There is a near irresistible urge to believe what we want to believe, even in the face of conflicting evidence. Seldom has that regrettable impulse been demonstrated more starkly than in 2006 when three members of the Duke University lacrosse team were charged with raping a woman they had hired to perform at a party as an “exotic dancer.” The accused were white men from well-to-do Northern families and the accuser a poor local black woman with two young children to support. With its overtones of racism, regionalism, gender advantage and class privilege, the situation couldn’t have been more dramatic—or potentially explosive.
Those who followed the case over the year it made national headlines will recall that the case against the three men was so flimsy it never came to trial. There was never any physical evidence that a rape occurred; the accused had airtight alibis for the period during which the rape supposedly took place; and the accuser changed her story substantially every time she retold it. The district attorney who doggedly pressed the case—acting solely on the woman’s accusation while disregarding all the indications she was lying—was disbarred.
William D. Cohan’s The Price of Silence: The Duke Lacrosse Scandal, the Power of the Elite, and the Corruption of Our Great Universities is an engrossing piece of reporting—the 600-plus pages read like a short story. Cohan uses the Duke incident not only to shine a light on the dangers of acting on preconceptions but also to examine the fabric of the modern university as it tries to strike a balance between serious academics and big-time athletics.
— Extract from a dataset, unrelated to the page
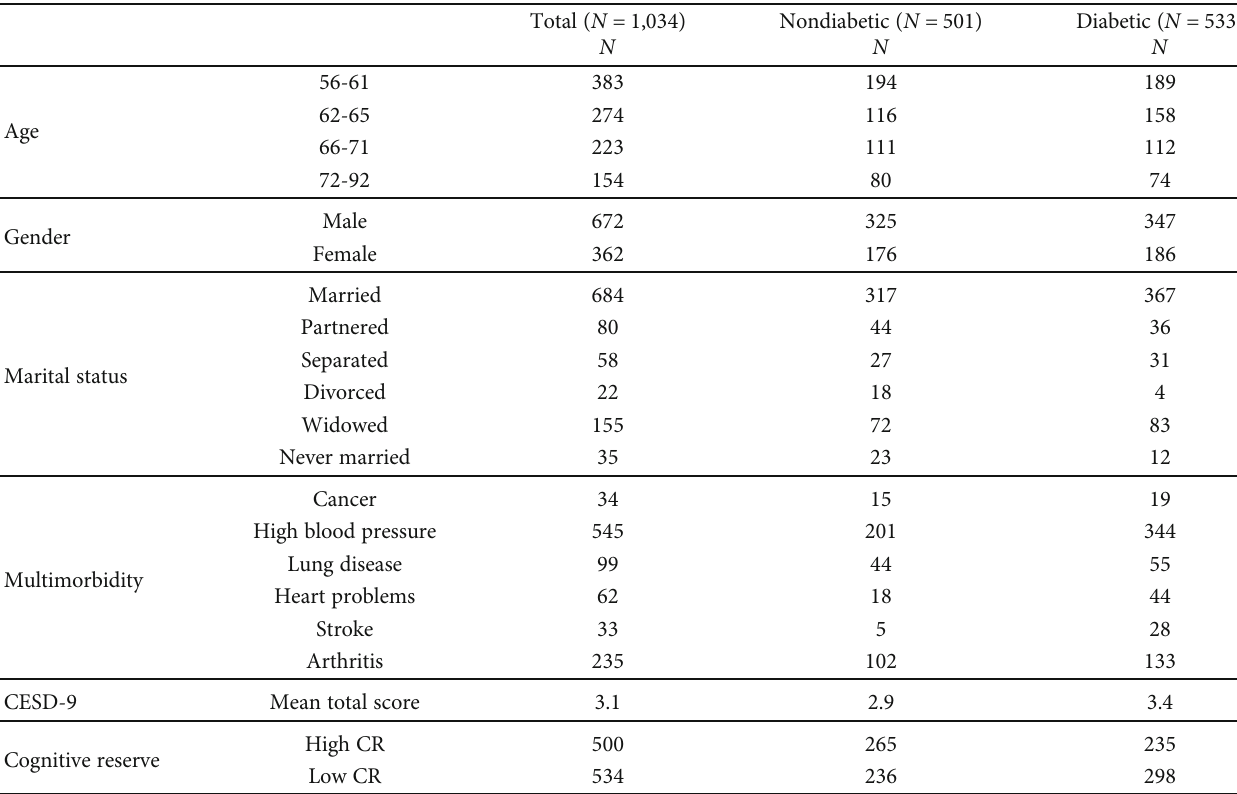
Table 1: Sociodemographic and clinical characteristics of the study sample ( N = 1033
The book also has much to say about the hazards inherent in striving to achieve a racially and economically diverse student body. Cohan’s detailed account of the vibrations set off by the district attorney’s very public pursuit is a vigorous antidote to the here-today-gone-tomorrow school of journalism. (It may seem a small thing, but Cohan does the reader a great service here by listing and identifying the principal players at the beginning of the book. Other authors should take note.)
No one emerges unsullied here. Off the field, the lacrosse players routinely acted boorishly and entitled. The supposed victim had a history of dissembling and behaving erratically. Liberal members of the Duke faculty were just as quick to portray the team members as villains as the more conservative voices in the community were to blame the woman for inviting her own misfortune. Duke officials are shown to have been self-serving and vacillating, willing to throw the accused students to the wolves while piously declaring that the law should be allowed to take its course.
A Duke graduate and a contributing editor of Vanity Fair, Cohan has gleaned the larger lessons from this messy affair by demonstrating how a rush to judgment can damage or destroy countless lives. It’s a useful template for anyone who’s more concerned with achieving justice than reinforcing stereotypes.